Let's set up some notation. The first coordinate chart will be $\phi:V\rightarrow\Omega, p\mapsto (z^1(p),\dots,z^n(p))$, and the second will be $\psi:V'\rightarrow\Omega', p\mapsto (Z^1(p),\dots,Z^n(p)).$ In the complex case, we have $$\mathrm{Jac}_{\phi(p)}(\psi\circ\phi^{-1})=\left(\frac{\partial~[\psi\circ\phi^{-1}]^k}{\partial~z^l}\right)_{1\leq k,l\leq n}=\left(\frac{\partial~Z^k(z^1,\dots,z^n)}{\partial~z^l}\right)_{1\leq k,l\leq n}\\=\left(c_l^k\right)_{1\leq k,l\leq n}\in\mathrm{GL}(n,\mathbb C),$$ and in the real case you'll find $$\mathrm{Jac}_{\phi(p)}(\psi^{\mathbb R}\circ(\phi^{\mathbb R})^{-1})= \left(\begin{array}{cc} \frac{\partial~X^k(x^1,y^1,\dots,x^n,y^n)}{\partial~x^l} & \frac{\partial~X^k(x^1,y^1,\dots,x^n,y^n)}{\partial~y^l} \\ \frac{\partial~Y^k(x^1,y^1,\dots,x^n,y^n)}{\partial~x^l} & \frac{\partial~Y^k(x^1,y^1,\dots,x^n,y^n)}{\partial~y^l} \end{array}\right)_{1\leq k,l\leq n}= \left(\begin{array}{cc} \mathrm{Re}(c_l^k) & -\mathrm{Im}(c_l^k) \\ \mathrm{Im}(c_l^k) & \mathrm{Re}(c_l^k) \end{array}\right)_{1\leq k,l\leq n}\in\mathrm{GL}(2n,\mathbb R),$$ using the Cauchy-Riemann equations. We will calculate the determinant of these matrices, show that it is always $>0$, which is equivalent to $M^{\mathbb R}$ being orientable.

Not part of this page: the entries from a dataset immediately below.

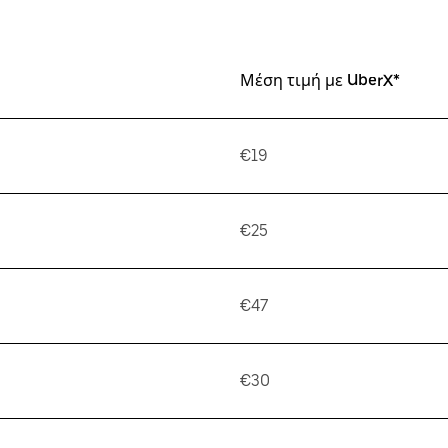
Μέση τιμή με UberX*
€19
€25
€47
€30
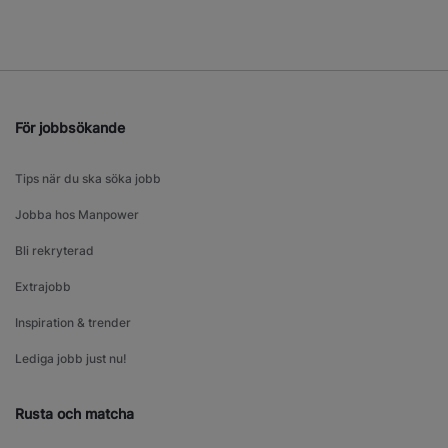
För jobbsökande
Tips när du ska söka jobb
Jobba hos Manpower
Bli rekryterad
Extrajobb
Inspiration & trender
Lediga jobb just nu!
Rusta och matcha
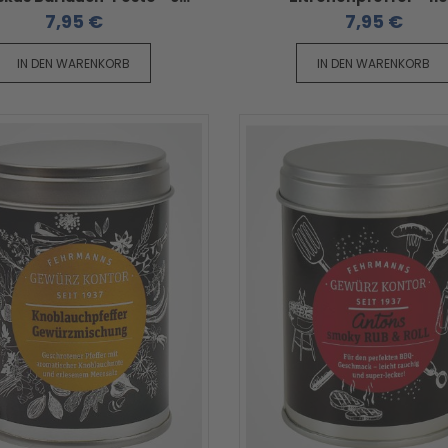
7,95 €
7,95 €
IN DEN WARENKORB
IN DEN WARENKORB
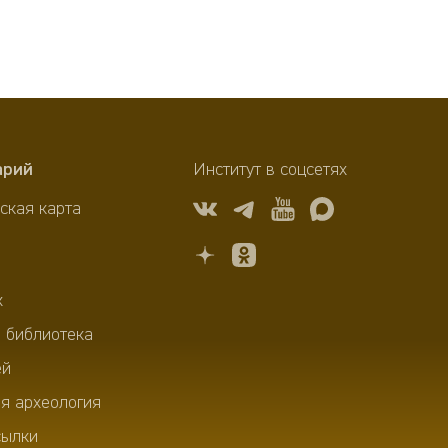
арий
Институт в соцсетях
ская карта
х
 библиотека
ей
я археология
сылки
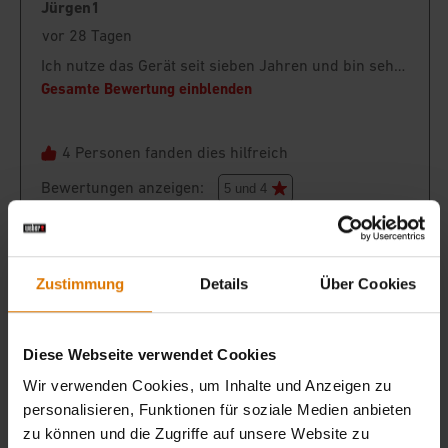
Zustimmung
Details
Über Cookies
Diese Webseite verwendet Cookies
Wir verwenden Cookies, um Inhalte und Anzeigen zu
personalisieren, Funktionen für soziale Medien anbieten
zu können und die Zugriffe auf unsere Website zu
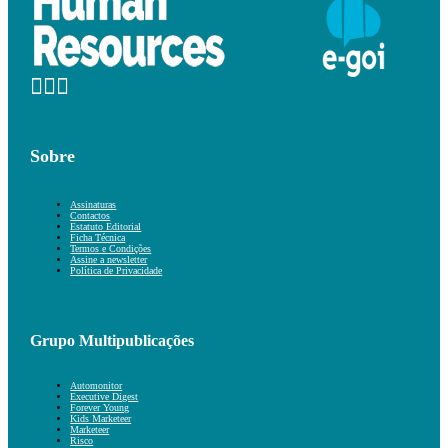
Sobre
Assinaturas
Contactos
Estatuto Editorial
Ficha Técnica
Termos e Condições
Assine a newsletter
Política de Privacidade
Grupo Multipublicações
Automonitor
Executive Digest
Forever Young
Kids Marketeer
Marketeer
Risco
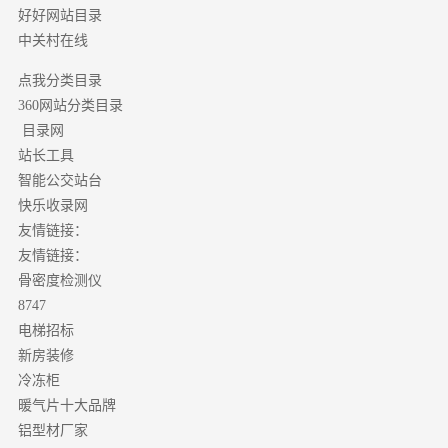
好好网站目录
中关村在线
点我分类目录
分类目录
360网站
目录网
站长工具
智能公交站台
快乐收录网
友情链接：
友情链接：
骨密度检测仪
8747
电梯招标
新房装修
冷冻柜
暖气片十大品牌
铝型材厂家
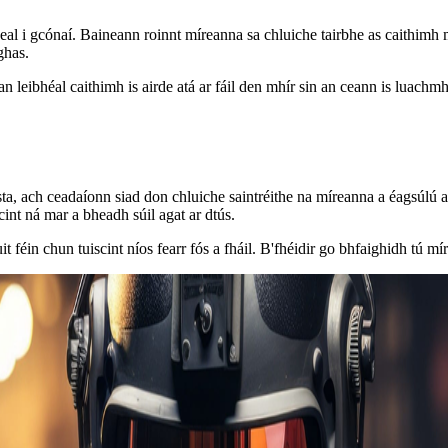
al i gcónaí. Baineann roinnt míreanna sa chluiche tairbhe as caithimh 
ghas.
an leibhéal caithimh is airde atá ar fáil den mhír sin an ceann is luachmh
, ach ceadaíonn siad don chluiche saintréithe na míreanna a éagsúlú ar
scint ná mar a bheadh súil agat ar dtús.
uit féin chun tuiscint níos fearr fós a fháil. B'fhéidir go bhfaighidh tú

We move on to calculating the determinants of these. Consider the $\mathbb R$-algebra homomorphism $$\rho:M_n(\mathbb C)\rightarrow M_{2n}(\mathbb R),~\left(c_l^k\right)_{1\leq k,l\leq n}\mapsto \left(\begin{array}{cc} \mathrm{Re}(c_l^k) & -\mathrm{Im}(c_l^k) \\ \mathrm{Im}(c_l^k) & \mathrm{Re}(c_l^k) \end{array}\right)_{1\leq k,l\leq n}$$ Since it is $\mathbb R$-linear and the spaces involved are finite dimensional, it is continuous. Also, being an algebra homomorphism, we have $\mathrm{det}~\rho(P^{-1}AP)=\mathrm{det}(\rho(P)^{-1}\rho(A)\rho(P))=\mathrm{det}(\rho(A))$. Finally, the diagonalizable matrices are dense in $M_n(\mathbb C)$, so we can restrict our calculations to diagonal matrices in $M_n(\mathbb C)$. For these, the calcuations are easy: $$\mathrm{det}\big(\rho(\mathrm{Diag}(c_1,\dots,c_n))\big)=\mathrm{det}~\mathrm{Diag}\left(\left(\begin{array}{cc} \mathrm{Re}(c_1) & -\mathrm{Im}(c_1) \\ \mathrm{Im}(c_1) & \mathrm{Re}(c_1) \end{array}\right),\dots,\left(\begin{array}{cc} \mathrm{Re}(c_n) & -\mathrm{Im}(c_n) \\ \mathrm{Im}(c_n) & \mathrm{Re}(c_n) \end{array}\right)\right)\\=\prod_{i=1}^n\mathrm{det}\left(\begin{array}{cc} \mathrm{Re}(c_i) & -\mathrm{Im}(c_i) \\ \mathrm{Im}(c_i) & \mathrm{Re}(c_i) \end{array}\right)=\prod_{i=1}^n|c_i|^2=\left|\mathrm{det}~\mathrm{Diag}(c_1,\dots,c_n)\right|^2,$$ so we conclude that $$\forall A\in M_n(\mathbb C),~\mathrm{det}~\rho(A)=|\mathrm{det}~A|^2$$
Finally, we can conclude that the transition functions for the charts $\phi^{\mathbb R}$ for $M^{\mathbb R}$ have positive determinants, thus the real underlying manifold $M^{\mathbb R}$ is orientable.